April 22, 2016
Real progress made in reducing water pollutants
By Tom Rooney
This year, longstanding grievances with the Army Corps have been on full display as Florida experienced its wettest dry season since 1932.
Because Lake Okeechobee’s water levels can rise six times faster than water can be released, large-volume discharges are required during extreme weather events like the current “100-year rain” and during tropical storms and hurricanes. The decision to release water either east, west and south of the lake is based on a balance between the need to protect the integrity of the Herbert Hoover Dike and the communities south of the lake that risk severe flooding if a breach were to occur, and the impact of freshwater releases on the ecosystems of our estuaries and the Everglades.
While the current situation leaves much to be desired from the bureaucratic slog of the federal government, headline-grabbing scapegoats and hurried endorsements of lavish, silver-bullet solutions are irresponsible distractions from reality.
Recent articles and editorials have repeatedly characterized the water discharges from Lake O as “dirty” and “polluted” – which I’ve tried not to take personally – but the prosecutor in me felt compelled to present the other side of the story which, lucky for me, is based in indisputable fact.
The 2016 South Florida Environmental report, which was prepared by people much smarter than me at the Florida Department of Environmental Protection and the South Florida Water Management District, concluded that total phosphorus in agricultural runoff from land south of Lake O was reduced by 79 percent in 2015, three times the amount required by state law, and phosphorus flowing from north of the Lake was reduced by 26 percent.
I am proud to represent a district that’s made real progress because of, not in spite of, the successful cooperation among ranchers, farmers, conservation groups and state and local governments and their willingness to share responsibility with the federal government to complete one of the largest ecosystem restoration projects in the world.
When momentum slows, or halts to a stop, it’s almost always a result of a lack of funding or delayed decision-making at the federal level. Floridians are also keenly aware that progress also depends on the availability of the land needed to complete comprehensive everglades restoration north and south of the Lake. As a constitutional and fiscal conservative, I disagree with advocates of a sweeping, incredibly costly federal land grab that disrupts my constituents’ ability to willingly enter into contracts to sell or lease their land. Before we consider relinquishing more local control to the executive branch at a significant cost to the taxpayer, I urge my colleagues to first consider the less-flashy option of voting in support the annual spending bills that already fund the Comprehensive Everglades Restoration Plan, the Herbert Hoover Dike and the Kissimmee River Restoration Project.
One of the first votes I cast when Republicans took control of the House in 2010 was in support of the ban on earmarks that stands in the rules of the House to this day. At the time, Republicans rightfully wanted to exert more oversight over government spending following then-Speaker Pelosi and President Obama’s stimulus spending crusade.

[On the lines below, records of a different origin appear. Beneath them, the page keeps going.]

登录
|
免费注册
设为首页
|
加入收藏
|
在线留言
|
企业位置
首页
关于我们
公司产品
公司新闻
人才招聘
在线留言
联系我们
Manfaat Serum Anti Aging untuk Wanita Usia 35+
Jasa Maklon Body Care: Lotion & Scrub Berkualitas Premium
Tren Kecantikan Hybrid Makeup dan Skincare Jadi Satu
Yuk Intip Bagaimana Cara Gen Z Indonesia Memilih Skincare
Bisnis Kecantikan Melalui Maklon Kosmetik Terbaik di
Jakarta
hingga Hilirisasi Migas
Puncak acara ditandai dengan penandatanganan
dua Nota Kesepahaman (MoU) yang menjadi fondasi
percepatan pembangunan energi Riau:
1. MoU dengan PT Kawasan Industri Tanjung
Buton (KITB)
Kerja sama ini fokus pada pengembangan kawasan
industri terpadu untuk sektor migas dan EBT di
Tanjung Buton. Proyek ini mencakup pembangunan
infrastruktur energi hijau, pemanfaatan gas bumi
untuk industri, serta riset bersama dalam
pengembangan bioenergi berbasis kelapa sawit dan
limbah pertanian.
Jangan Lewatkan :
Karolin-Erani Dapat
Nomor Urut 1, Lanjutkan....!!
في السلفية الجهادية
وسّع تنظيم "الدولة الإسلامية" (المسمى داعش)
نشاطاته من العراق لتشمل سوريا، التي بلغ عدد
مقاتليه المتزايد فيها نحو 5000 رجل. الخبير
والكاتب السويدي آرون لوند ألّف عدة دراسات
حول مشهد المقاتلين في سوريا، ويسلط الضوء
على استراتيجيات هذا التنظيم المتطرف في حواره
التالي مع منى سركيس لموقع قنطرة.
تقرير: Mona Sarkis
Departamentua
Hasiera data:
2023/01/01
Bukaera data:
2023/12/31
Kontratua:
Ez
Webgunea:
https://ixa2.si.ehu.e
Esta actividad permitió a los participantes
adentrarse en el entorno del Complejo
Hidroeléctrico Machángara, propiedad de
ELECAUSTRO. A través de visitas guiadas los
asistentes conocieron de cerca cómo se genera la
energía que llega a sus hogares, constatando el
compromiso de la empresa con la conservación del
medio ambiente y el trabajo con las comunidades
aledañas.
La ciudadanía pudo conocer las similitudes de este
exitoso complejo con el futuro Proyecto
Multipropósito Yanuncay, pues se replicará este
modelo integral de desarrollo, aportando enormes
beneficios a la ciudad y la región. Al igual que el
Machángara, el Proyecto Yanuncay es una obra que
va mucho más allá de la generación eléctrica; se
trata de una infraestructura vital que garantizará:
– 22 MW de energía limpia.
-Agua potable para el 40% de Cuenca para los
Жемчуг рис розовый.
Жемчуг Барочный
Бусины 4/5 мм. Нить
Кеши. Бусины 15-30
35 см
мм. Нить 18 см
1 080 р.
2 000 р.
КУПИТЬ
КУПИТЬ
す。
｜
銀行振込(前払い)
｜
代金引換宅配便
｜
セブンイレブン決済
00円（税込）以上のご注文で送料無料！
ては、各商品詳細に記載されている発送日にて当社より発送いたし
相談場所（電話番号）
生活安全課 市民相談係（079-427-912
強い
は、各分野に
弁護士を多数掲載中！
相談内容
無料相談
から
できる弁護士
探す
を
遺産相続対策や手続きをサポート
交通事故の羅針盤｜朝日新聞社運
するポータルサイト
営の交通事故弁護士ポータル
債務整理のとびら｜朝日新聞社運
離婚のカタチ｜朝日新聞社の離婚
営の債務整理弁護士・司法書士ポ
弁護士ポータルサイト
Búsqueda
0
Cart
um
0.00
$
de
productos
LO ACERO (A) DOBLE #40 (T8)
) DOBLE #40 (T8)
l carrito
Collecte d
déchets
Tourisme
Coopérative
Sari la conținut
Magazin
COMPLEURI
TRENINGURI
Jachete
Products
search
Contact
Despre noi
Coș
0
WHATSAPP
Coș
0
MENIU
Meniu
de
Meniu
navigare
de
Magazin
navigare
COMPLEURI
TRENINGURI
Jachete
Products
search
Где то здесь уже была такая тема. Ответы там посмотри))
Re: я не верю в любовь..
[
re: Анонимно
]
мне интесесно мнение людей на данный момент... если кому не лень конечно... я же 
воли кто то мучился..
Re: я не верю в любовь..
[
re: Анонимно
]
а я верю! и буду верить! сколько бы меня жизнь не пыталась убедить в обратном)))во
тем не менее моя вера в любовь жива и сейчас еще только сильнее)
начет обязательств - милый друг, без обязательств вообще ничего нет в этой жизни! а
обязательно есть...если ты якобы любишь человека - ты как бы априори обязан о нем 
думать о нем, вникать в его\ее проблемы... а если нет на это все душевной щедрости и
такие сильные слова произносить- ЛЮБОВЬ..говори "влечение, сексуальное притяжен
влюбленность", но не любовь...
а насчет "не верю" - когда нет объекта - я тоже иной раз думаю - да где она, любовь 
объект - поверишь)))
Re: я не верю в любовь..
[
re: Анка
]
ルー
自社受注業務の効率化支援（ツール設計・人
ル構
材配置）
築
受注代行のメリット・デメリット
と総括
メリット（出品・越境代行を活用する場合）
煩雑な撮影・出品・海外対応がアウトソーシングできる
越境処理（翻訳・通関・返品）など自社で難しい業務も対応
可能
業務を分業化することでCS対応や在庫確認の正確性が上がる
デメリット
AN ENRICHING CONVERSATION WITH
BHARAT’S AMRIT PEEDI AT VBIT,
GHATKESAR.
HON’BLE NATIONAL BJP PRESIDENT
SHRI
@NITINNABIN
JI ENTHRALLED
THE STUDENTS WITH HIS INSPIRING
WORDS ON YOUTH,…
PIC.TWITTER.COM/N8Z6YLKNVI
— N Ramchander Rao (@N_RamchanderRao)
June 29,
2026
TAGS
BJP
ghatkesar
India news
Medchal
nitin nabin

However, what we didn’t fully consider was the impact of the earmark ban on Congress’ ability to exert oversight and control over funding for inherently local programs run in conjunction with the federal government, like those funded by the Army Corps of Engineers. My constituents witness and feel the consequences of every federal government hiccup, misstep, delay, or funding shortfall, and rightfully expect me – a Member of the Appropriations Committee – to be able to do something to make it better. Unfortunately, the vast majority of the funding decisions for everglades restoration programs are left entirely up to bureaucrats in Washington, DC, many of which have never stepped foot in Florida’s heartland.
I know that there are projects the Corps underfunded or didn’t fund, but unfortunately the earmark ban prevents all members from increasing the budgets for specific projects, like the dike, which are urgently needed.
The Appropriations Committee has developed creative solutions within the confines of this rule to address the Administration’s funding shortfalls by providing additional money for “flood control,” “dam safety” and “ecosystem restoration” projects, generally, in our Energy and Water bill. The latest bill, which passed in December with my support, provided these accounts with $125 million, $24 million and $8 million, respectively, hopefully breathing new life into construction efforts stalled by the administration. This is the excruciatingly technical reality facing Members working largely behind the scenes to come up with complicated solutions to complex problems.
I fully realize that this isn’t the stuff typically worthy of a reporter’s attention, because it doesn’t – nor does it claim to – solve all of Florida’s water problems. That’s why I ask my constituents to trust me when I say, although you might not read about it every day in the paper, I’m workin’ on it.
Tom Rooney, R-Okeechobee, is a U.S. Congressman, representing the 17th District, which includes parts of Lee, Charlotte, Glades and Hendry counties.